Der Begriff Dayiyi bezeichnet auf der südostasiatischen Insel Borneo einen Kannibalen oder einen Aggressor. Die Kunstschaffenden von Makrout Unité haben das Wort in Roberto Bolaños labyrinthischem Roman „2666“ entdeckt, in dem eine Begegnung zwischen einem französischen Reisenden und einem Eingeborenen geschildert wird, bei der der Franzose den anderen nach europäischer Art per Handschlag grüssen möchte. Diese, in unserem Kulturkreis harmlos-geläufige Geste, lässt den Eingeborenen in panischem Schrecken aufschreien: „Dayiyi!“ Das Anfassen erscheint ihm als Angreifen. Der vermeintlich „Wilde“ sieht etwas, das der als „zivilisiert“ apostrophierte Europäer aufgrund seiner kulturellen Konditionierung nicht oder nicht in dieser Weise sehen kann.

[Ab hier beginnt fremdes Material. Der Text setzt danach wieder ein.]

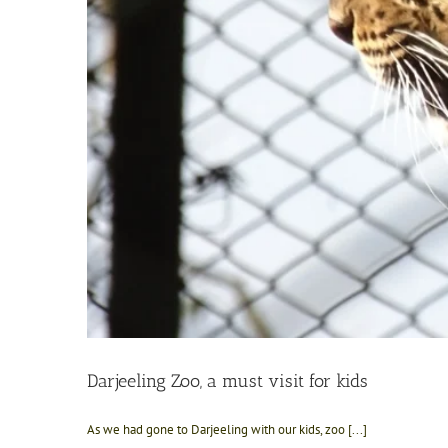
Darjeeling Zoo, a must visit for kids
As we had gone to Darjeeling with our kids, zoo [...]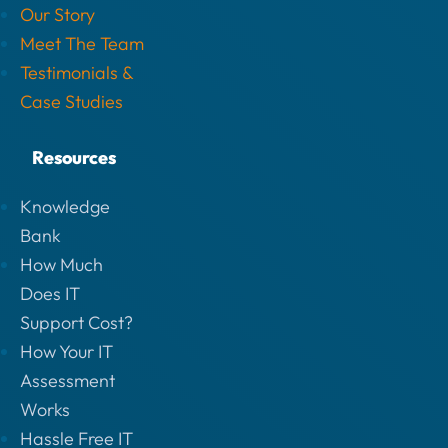
Our Story
Meet The Team
Testimonials &
Case Studies
Resources
Knowledge
Bank
How Much
Does IT
Support Cost?
How Your IT
Assessment
Works
Hassle Free IT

Wie fremde Blicke vertrauten Erscheinungen vollkommen neue Dimensionen entlocken können und wie schon eine leichte Verschiebung des Blicks Bekanntes in ein neues, verwunderliches bis beunruhigendes Licht setzen kann, das interessiert die drei Waadtländer Kunstschaffenden von Makrout Unité. In ihren eigenen Arbeiten beschäftigen sie sich mit dem Erscheinen und Erleben des Menschen in der Gegenwart. Traditionelle afrikanische Masken symbolisieren im Ausstellungskontext den fremden, den aussereuropäischen Blick auf eine Kunst, die sich von den Standards des Rituellen und Repräsentativen gelöst hat und auf individuellem Weg nach überindividuellen Aussagen über die Lebenswirklichkeit sucht.